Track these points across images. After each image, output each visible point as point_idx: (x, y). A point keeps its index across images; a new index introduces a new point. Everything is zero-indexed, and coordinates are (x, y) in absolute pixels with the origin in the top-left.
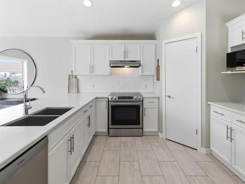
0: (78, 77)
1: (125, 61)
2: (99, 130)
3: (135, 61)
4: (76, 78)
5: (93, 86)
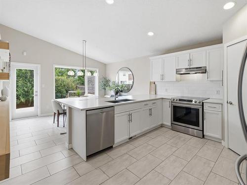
0: (156, 83)
1: (190, 69)
2: (165, 123)
3: (201, 68)
4: (154, 83)
5: (166, 90)
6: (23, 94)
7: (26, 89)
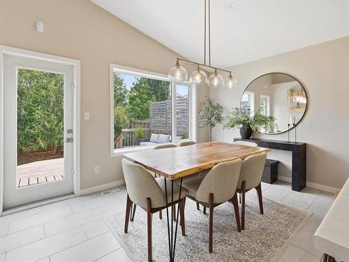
6: (43, 134)
7: (48, 126)
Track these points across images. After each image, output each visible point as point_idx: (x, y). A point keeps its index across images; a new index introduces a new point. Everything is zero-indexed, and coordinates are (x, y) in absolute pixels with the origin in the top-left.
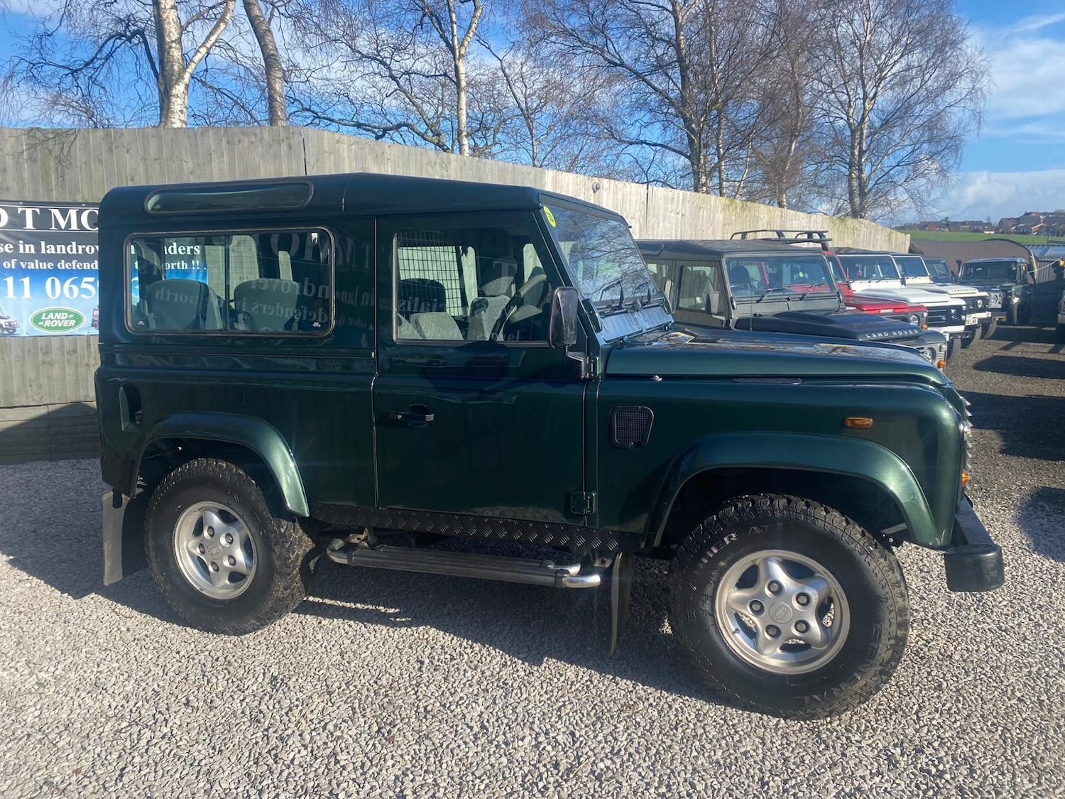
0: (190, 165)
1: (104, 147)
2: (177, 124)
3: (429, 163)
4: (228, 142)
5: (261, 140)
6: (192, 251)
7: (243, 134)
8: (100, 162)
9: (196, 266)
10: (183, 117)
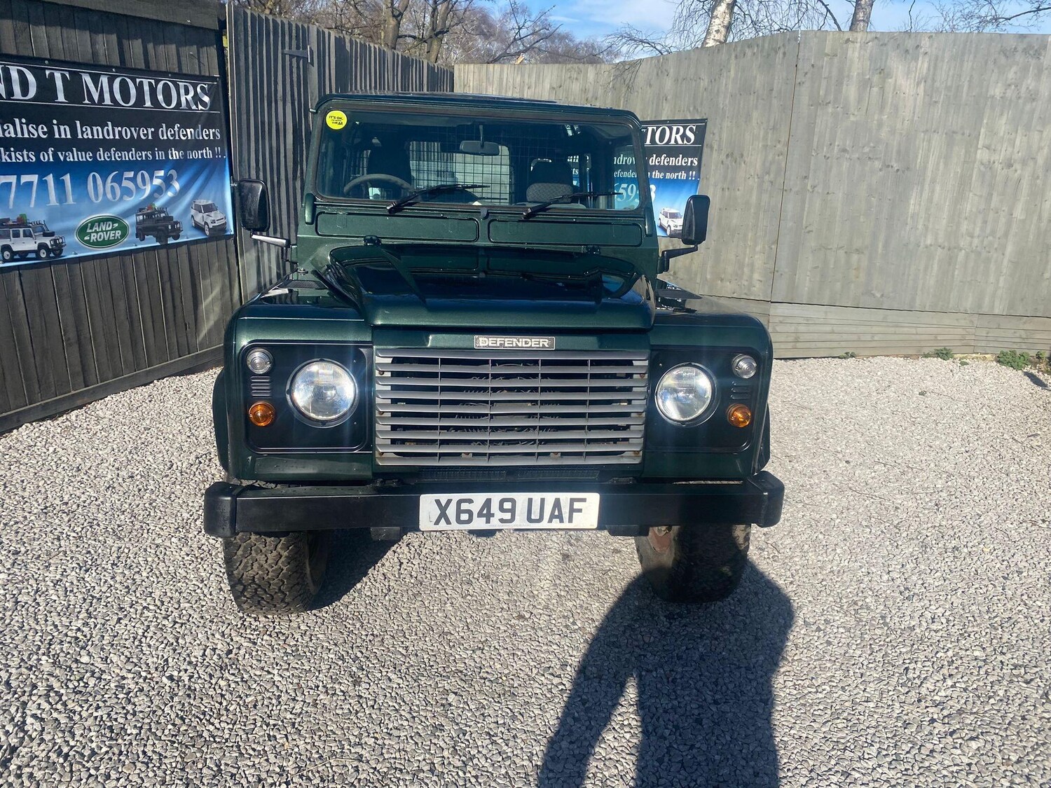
0: (706, 81)
1: (655, 73)
2: (711, 43)
3: (1004, 52)
4: (736, 57)
5: (762, 51)
6: (692, 162)
7: (749, 47)
8: (650, 85)
9: (692, 177)
10: (718, 37)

▶ **What is required**
Copy the records exactly as they appear, excluding images.

▶ **Response for this exercise**
Track these points across images. After each image, output each visible point as point_idx: (x, y). A point keeps its index across images; a new index introduces a new point. Everything is zero-indexed, and coordinates are (x, y) in absolute pixels with the origin in the top-left.
0: (78, 77)
1: (125, 61)
2: (99, 130)
3: (135, 61)
4: (76, 78)
5: (93, 86)
0: (156, 83)
1: (190, 69)
2: (165, 123)
3: (201, 68)
4: (154, 83)
5: (166, 90)
6: (23, 94)
7: (26, 89)
6: (43, 134)
7: (48, 126)
Track these points across images. After each image, output each visible point as point_idx: (x, y). A point keeps its index across images; a new index introduces a new point. Everything is zero-indexed, and coordinates are (x, y) in absolute pixels with the origin in the top-left.
0: (190, 165)
1: (104, 147)
2: (177, 124)
3: (429, 163)
4: (228, 142)
5: (261, 140)
6: (192, 251)
7: (243, 134)
8: (100, 162)
9: (196, 266)
10: (183, 117)
0: (706, 81)
1: (655, 73)
2: (711, 43)
3: (1004, 52)
4: (736, 57)
5: (762, 51)
6: (692, 162)
7: (749, 47)
8: (650, 85)
9: (692, 177)
10: (718, 37)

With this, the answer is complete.